NRO interviews Bob Barr about his highly righteous spoiler campaign for prez.

Following up on last night’s post, a knowledgable TPM Reader adds this …

Regarding Congressman Barr’s presidential run, I think that he undermines McCain without drawing votes to himself, and that’s good enough for Obama.

I think that your “does he get votes” calculus is understandably, but overly, shaped by Nader’s impact in 2000.

I think the impact of Barr out there running is that you now have two voices, one ostensibly from the Right, criticizing War On Terrorism policies, including Iraq. That’s going to make it harder for McCain to draw the usual “the Dems are weak, Republicans are strong” distinction. I think it’s going to have an impact on independent voters, even if that impact isn’t to draw them to Barr but to make it okay (you know what I mean) for them to vote for Obama.

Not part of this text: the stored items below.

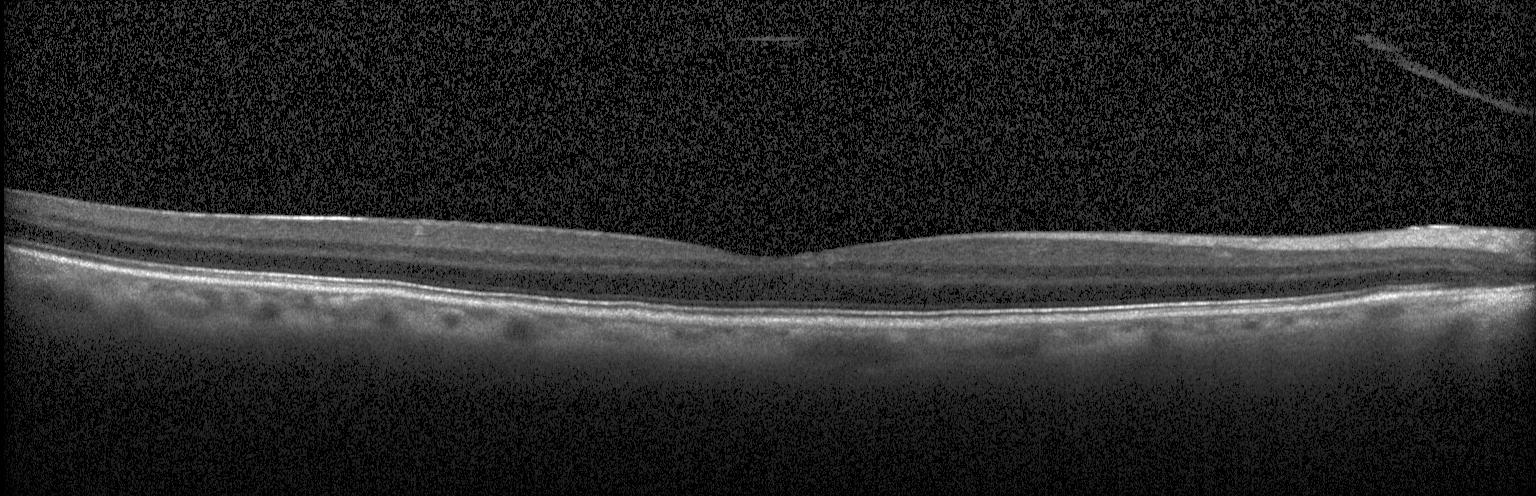 The scan shows no CNV, no DME, and no drusen.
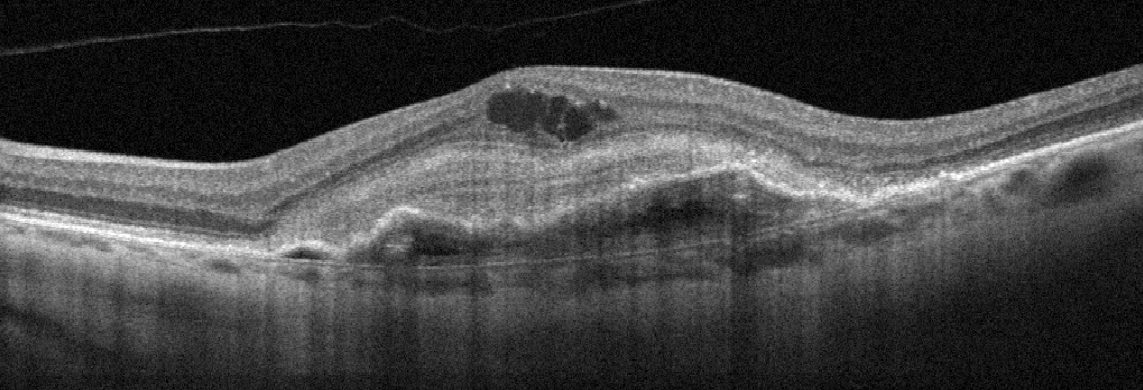 Optical coherence tomography B-scan. Through the macula. Instrument: Optovue Avanti RTVue XR. Impression: age-related macular degeneration (AMD).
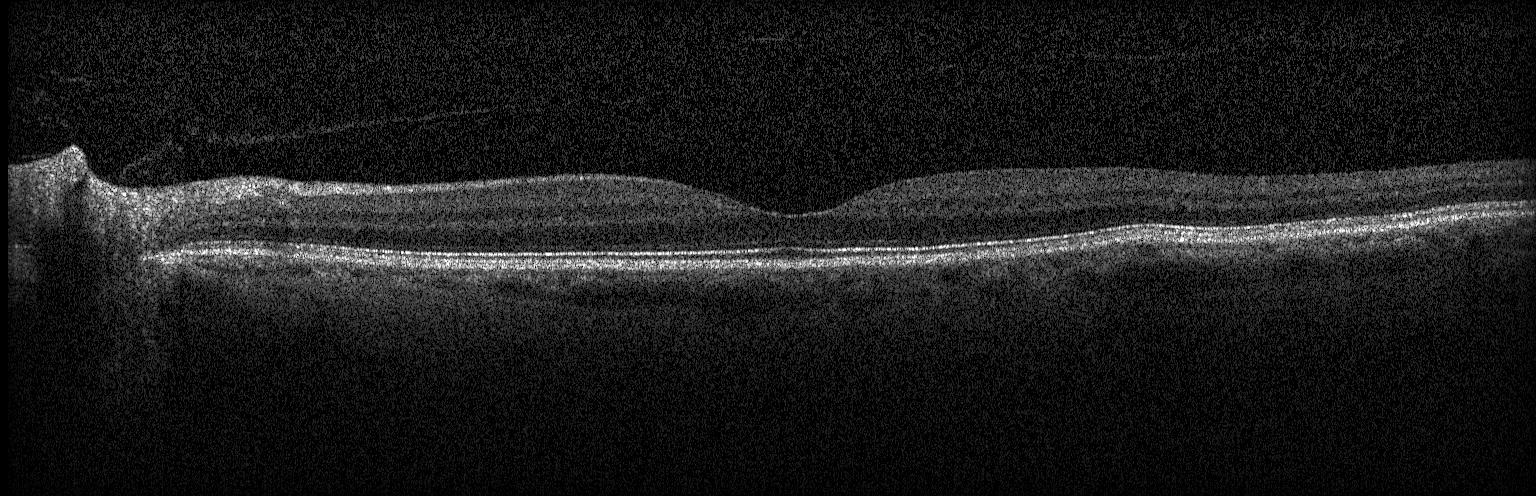

Impression: no choroidal neovascularization, no diabetic macular edema, and no drusen.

You’re right that Barr has tended to attract quite a bit of media attention to himself – since Safire’s departure, he’s been the go-to “right-wing civil liberties guy.” Which is funny, because he was a huge “War on Drugs” guy (he now views medical marijuana as a states rights issue), and was an author of the Defense of Marriage Act.

“How many Republicans are there out there who just won’t accept McCain’s Iraq forever position but can’t bring themselves to vote for a Democrat? And how many of them could Barr sop up?”

See, I think you’re asking basically the right question there, but you’re still framing it in terms of “how many votes does Barr get?” Not many, I’d guess. I don’t think it matters much.

Then again, I suck at political prognostication.

I think this is right. But for the reasons noted last night, I think he could also pull a non-trivial number of votes.